In routine cases, DMEK's low rejection rate allows shorter and lower potency steroid regimens, which decrease the risk for steroid response.[50] However, patients with glaucoma surgery often require multiple concomitant procedures such as lysis of iridocorneal adhesions or tube trimming, and the subsequent inflammation may require more frequent or potent steroids during the immediate postoperative period.[27] We often start taper topical steroids starting at 3 months. The rejection is not higher in eyes with previous glaucoma surgery than those without history of glaucoma. However, one study noted that from 37.5% to 70% of the rejection episodes occurred shortly after steroid taper.[32] This highlights the need for future studies to determine whether a slower steroid taper or use of steroid sparing agents may decrease rejection rates in this population.


  Conclusions Top


DMEK allows a rapid visual improvement, decreased rate of rejection, and excellent visual acuity.
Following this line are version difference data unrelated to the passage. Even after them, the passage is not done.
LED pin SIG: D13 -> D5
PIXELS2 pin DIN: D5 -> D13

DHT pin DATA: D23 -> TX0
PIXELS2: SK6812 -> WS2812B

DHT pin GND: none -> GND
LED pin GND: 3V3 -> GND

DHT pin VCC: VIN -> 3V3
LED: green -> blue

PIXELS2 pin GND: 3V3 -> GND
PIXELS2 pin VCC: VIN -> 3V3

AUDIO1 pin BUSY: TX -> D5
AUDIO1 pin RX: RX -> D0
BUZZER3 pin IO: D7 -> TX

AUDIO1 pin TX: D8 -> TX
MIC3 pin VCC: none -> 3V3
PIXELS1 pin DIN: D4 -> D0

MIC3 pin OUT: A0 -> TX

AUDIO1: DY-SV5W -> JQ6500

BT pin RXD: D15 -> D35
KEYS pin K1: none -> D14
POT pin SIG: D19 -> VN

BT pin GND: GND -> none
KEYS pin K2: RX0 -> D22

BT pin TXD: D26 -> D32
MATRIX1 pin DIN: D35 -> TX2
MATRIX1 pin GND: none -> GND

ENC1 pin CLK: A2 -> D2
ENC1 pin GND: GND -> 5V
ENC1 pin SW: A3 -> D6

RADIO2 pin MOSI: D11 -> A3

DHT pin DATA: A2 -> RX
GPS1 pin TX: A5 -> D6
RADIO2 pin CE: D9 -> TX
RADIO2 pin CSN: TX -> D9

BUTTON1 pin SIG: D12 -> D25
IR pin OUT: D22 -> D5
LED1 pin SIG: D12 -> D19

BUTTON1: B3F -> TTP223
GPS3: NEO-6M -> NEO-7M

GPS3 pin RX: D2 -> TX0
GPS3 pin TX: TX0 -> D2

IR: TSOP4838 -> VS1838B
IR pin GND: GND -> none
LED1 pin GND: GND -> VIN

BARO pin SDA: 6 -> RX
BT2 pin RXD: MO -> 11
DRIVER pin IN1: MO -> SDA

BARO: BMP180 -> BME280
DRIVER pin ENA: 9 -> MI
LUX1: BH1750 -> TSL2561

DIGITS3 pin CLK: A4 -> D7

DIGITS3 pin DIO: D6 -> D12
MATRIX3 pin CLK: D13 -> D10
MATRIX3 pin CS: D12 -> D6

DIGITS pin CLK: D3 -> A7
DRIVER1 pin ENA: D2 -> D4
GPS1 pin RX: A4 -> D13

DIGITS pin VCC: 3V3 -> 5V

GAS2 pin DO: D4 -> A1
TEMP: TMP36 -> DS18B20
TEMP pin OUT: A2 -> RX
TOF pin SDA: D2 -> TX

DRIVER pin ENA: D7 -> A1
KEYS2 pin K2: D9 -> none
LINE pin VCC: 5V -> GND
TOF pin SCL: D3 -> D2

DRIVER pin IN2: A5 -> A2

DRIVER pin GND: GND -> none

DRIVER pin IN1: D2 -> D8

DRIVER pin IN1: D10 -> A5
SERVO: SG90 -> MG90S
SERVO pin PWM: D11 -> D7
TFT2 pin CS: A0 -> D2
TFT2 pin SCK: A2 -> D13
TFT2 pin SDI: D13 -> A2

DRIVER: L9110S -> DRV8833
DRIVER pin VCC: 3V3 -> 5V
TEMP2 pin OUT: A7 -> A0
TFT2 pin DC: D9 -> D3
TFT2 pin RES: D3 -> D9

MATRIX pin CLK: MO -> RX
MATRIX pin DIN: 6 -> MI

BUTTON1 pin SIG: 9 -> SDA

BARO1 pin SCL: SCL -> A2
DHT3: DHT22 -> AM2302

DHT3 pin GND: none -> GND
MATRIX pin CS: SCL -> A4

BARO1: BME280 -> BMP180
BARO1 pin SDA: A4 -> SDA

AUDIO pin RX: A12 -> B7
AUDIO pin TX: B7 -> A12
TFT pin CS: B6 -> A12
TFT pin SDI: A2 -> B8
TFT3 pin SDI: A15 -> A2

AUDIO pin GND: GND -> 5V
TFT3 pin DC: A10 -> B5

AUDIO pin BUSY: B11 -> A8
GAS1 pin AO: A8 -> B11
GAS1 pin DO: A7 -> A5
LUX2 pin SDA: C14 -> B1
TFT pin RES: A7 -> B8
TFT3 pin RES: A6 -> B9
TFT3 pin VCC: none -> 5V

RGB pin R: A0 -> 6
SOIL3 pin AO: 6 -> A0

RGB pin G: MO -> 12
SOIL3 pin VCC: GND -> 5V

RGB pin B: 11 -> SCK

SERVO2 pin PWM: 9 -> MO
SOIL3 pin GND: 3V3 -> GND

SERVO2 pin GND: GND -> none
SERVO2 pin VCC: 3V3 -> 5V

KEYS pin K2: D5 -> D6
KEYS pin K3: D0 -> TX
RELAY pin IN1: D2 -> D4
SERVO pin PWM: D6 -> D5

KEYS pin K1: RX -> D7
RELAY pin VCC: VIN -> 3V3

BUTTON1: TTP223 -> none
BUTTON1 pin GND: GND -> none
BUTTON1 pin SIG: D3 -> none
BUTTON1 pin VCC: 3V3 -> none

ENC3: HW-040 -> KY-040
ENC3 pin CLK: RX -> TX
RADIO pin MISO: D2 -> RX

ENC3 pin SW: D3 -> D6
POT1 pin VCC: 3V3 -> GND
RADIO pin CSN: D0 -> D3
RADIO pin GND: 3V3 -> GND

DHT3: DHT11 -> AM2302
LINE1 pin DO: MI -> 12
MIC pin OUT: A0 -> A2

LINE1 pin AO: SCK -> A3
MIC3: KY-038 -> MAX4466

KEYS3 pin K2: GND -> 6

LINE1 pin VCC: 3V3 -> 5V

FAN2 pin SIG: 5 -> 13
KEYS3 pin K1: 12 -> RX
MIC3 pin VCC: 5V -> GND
Previous glaucoma surgery increases the technical difficulty of the surgery, the risk for SGF, and the risk for possible repeat keratoplasty. Nevertheless, using modified surgical technique and postoperative management, DMEK can achieve very good outcomes in these complex eyes.

Financial support and sponsorship

Nil.

Conflicts of interest

The authors declare that there are no conflicts of interests of this paper.